Yahoo wrote up their key scientific challenges recently. It’s interesting to compare their machine learning challenges with those facing data mining and machine learning efforts in oil well drilling. The list was made by John Langford, which comment that the challenges are general enough to have applications outside Yahoo. And indeed, three of the five challenges mirror challenges in analysing drilling time series:
- The problem of nonstationary data is the most obvious and is shared by most real-world time-series. The multivariate time series changes abruptly when the driller switches between tasks or “drilling modes”. A given flowrate could indicate business as usual in one mode and spell disaster in another. Therefore, alarm systems and other analysis don’t get far without somehow recognizing these modes.
- The second of Langford’s challenges relates to label complexity and the lack of labeled data. In a drilling time series, the labels are sparse and coarse-grained. They point out a few unusual events and summarize stretches of routine operation orders of magnitude longer than the mode changes mentioned above. Manual labeling with the help of an expert is possible but time-consuming and expensive. Among the solutions, Langford mentions semi-supervised methods, an avenue of exploration shared with intrusion detection in computer networks, a domain similar to drilling in that it’s only feasible to manually label a tiny part of the data.
- The last challenge has been named Exploration. As Langford puts it: “You can’t rewind a user and try a different action, so you only get feedback for the chosen action” . As with nonstationarity, this is typical for real-world data and it’s perhaps not surprising that drilling faces a similar challenge. The high cost of drilling a well and the consequences of making a mistake, means that some sequences of actions or choices of parameters are never found in real-world data.

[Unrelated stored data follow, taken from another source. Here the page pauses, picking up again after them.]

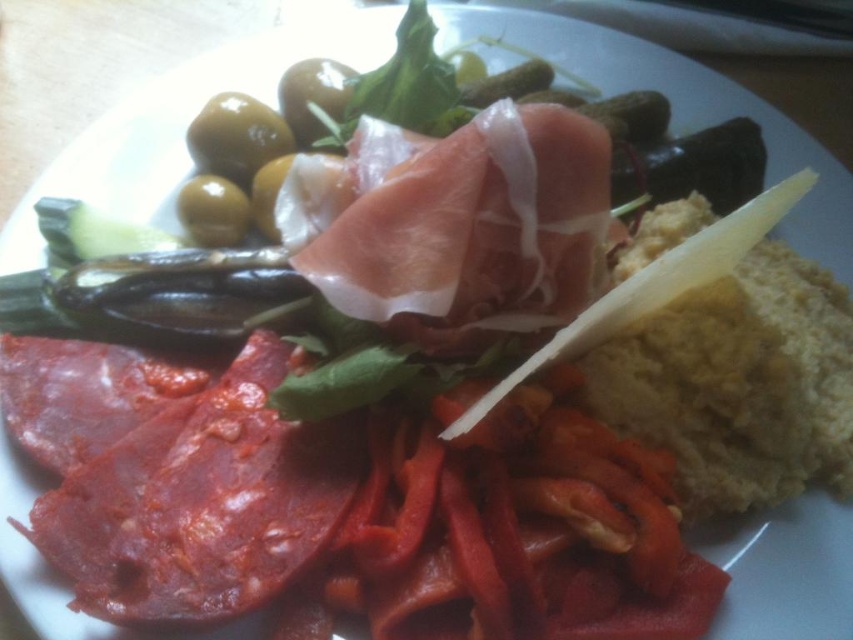
Question: Is red glossy salami at lower left behind pinkish-white cured meat at center?

Choices:
 (A) yes
 (B) no

Answer: (B)

Question: Where is red glossy salami at lower left located in relation to pinkish-white cured meat at center in the image?

Choices:
 (A) right
 (B) left

Answer: (B)

Question: Among these points, which one is nearest to the camera?

Choices:
 (A) (305, 513)
 (B) (389, 232)

Answer: (A)

Question: Can you confirm if red glossy salami at lower left is positioned to the right of pinkish-white cured meat at center?

Choices:
 (A) no
 (B) yes

Answer: (A)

So the challenges appear very general. But will the solutions be as generally useful as the problems? In my PhD I’ve found that examples from biology, proteomics and intrusion detection helps me to understand where the stumbling blocks in drilling time series analysis lies. (Perhaps a topic for later posts?). But I’ve also tried applying methods from a similar problem, which fails due to seemingly small differences in the problem statements.
In any case, the last two challenges are problems I don’t seem to have come across in any of the introductory texts to machine learning I’ve read. The subjects are easily explained so have I read the wrong books or have they been blind spots in the curriculum until recently?

Please! I’d love to see how you used proteomics to study drilling time series analysis!
Hi!
I’m afraid there’s only an overlap in the math and in the type of challenge, but yes I should get around to blog the details.